Chasing 2 around the screen would be a big mistake, the shooter has a lot of space after coming off the screen, forcing help from X5.

c) Switching

Switching has become an aggressive tactic to prevent key passes in an offence or to particular players.

Unlike a passive switch called by a defender being screened, the screener's defender calls the switch and jumps into the passing lane looking to intercept a pass.

A switch is more likely between defenders who play a similar position or have a similar physical size, avoiding mismatches (you can set rules about who can switch, and when).

Here X3 and X1 switch on a downscreen, X3 aggressively denies a pass to 1, who won't be able to cut backdoor due to lack of space, and X1 denies a high-low pass to 3 in the low post.

The switch has prevented ball rotation, making the offence very static.

d) Staggered screen

X2 chases around the first screen, then decides whether to keep chasing around the second screen, or go over.

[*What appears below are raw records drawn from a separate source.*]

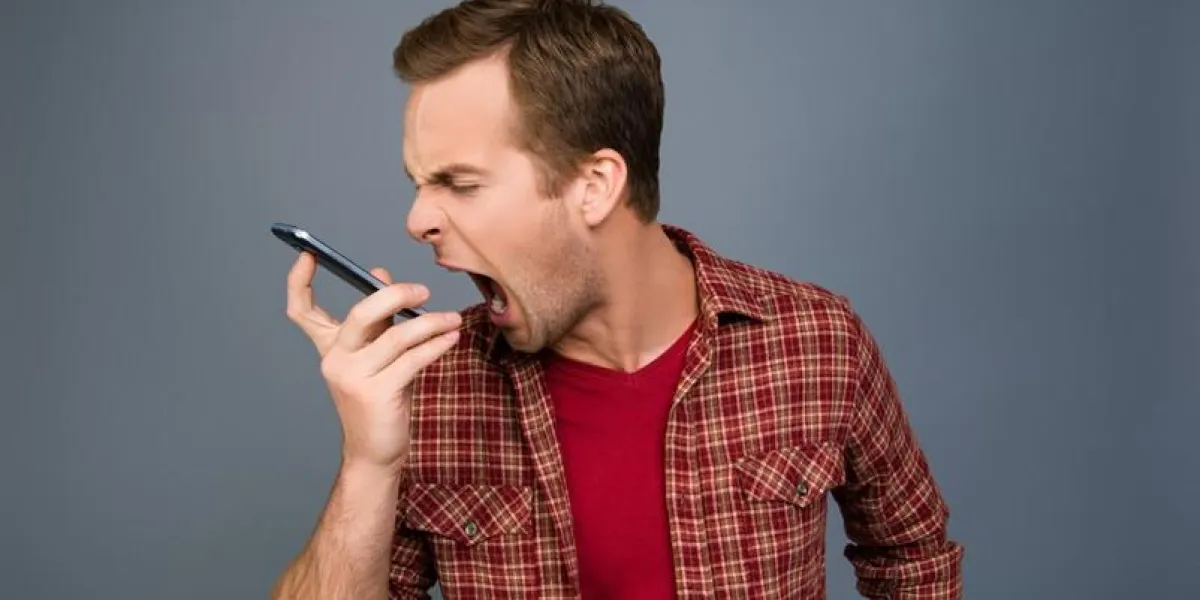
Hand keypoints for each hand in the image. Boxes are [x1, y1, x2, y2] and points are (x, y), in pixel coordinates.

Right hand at [285, 251, 460, 470]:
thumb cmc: (380, 400)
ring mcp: (354, 377)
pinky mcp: (377, 393)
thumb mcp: (376, 356)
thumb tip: (380, 274)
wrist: (375, 453)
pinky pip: (413, 359)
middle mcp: (336, 360)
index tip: (308, 254)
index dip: (299, 281)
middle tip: (423, 291)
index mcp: (330, 348)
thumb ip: (378, 319)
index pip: (302, 312)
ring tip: (452, 320)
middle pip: (360, 313)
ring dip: (430, 323)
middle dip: (394, 295)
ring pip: (397, 336)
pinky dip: (436, 345)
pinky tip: (451, 338)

If the defender of the second screener (here X4) hedges to help X2, X5 is effectively defending 5 and 4 for a couple of seconds, but the tight space makes it very difficult to make a pass inside.

Switching - if it is impossible for X2 to chase a dangerous player around a staggered screen set by two large players, the alternatives are a) X2 and X5 switch, with X5 waiting on the baseline side to get around the screen with 2 (X2 goes ballside to pick up 5), or b) consecutive ballside switches between X2 and X5 then X5 and X4, who will deny a pass with a full frontal defence, a backdoor cut by 2 is difficult due to lack of space.
Herb Brown - a) have X2 trail the first screen then shortcut the second screen, or go through to deny 2 (X4 leaves a gap), if beaten, X2 can tell X4 to switch up the line; b) try to lock and trail, X5 and X4 stand up the screeners, maybe switch the second screen or shoot the gap.

e) Double screen

Always chase around a double screen, regardless of where the ball is, the defender of the screener closest to the ball hedges, helping if the cutter curls around the screens.

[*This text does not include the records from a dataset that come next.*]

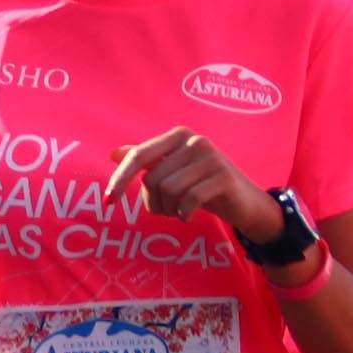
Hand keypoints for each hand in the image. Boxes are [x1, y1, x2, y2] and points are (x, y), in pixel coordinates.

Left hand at [100, 127, 271, 241]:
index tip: (108, 202)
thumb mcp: (174, 172)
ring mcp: (211, 157)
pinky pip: (189, 201)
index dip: (120, 179)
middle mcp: (194, 140)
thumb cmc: (203, 186)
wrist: (244, 202)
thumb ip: (147, 161)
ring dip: (170, 210)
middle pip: (153, 179)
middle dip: (155, 203)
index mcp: (178, 136)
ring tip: (181, 211)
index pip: (139, 156)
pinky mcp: (224, 176)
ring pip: (169, 191)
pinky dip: (184, 214)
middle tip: (168, 210)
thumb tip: (113, 153)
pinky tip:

If X2 tries to go over both screens, he can't recover if 2 flares to the corner, giving up an uncontested shot.
It's possible to switch a double screen.

f) Little-big cross-screen

Normally X5 will avoid the screen by going under, X2 then body checks 5 to slow down his cut over the screen, the advantage is that X2 is in a denial position if screener 2 is a shooter who continues out to the three-point line after screening.

The disadvantage is that 5 can easily cut to the high post for an uncontested shot.

To avoid this problem, X5 goes over the screen, forcing 5 to go under, where X2 slows down his cut.

It could be a tricky situation if 2 then runs out to the three-point line to catch and shoot while X2 is body-checking 5, but the defence has the advantage that 5 is very close to the baseline and 1 does not have a passing angle to get him the ball.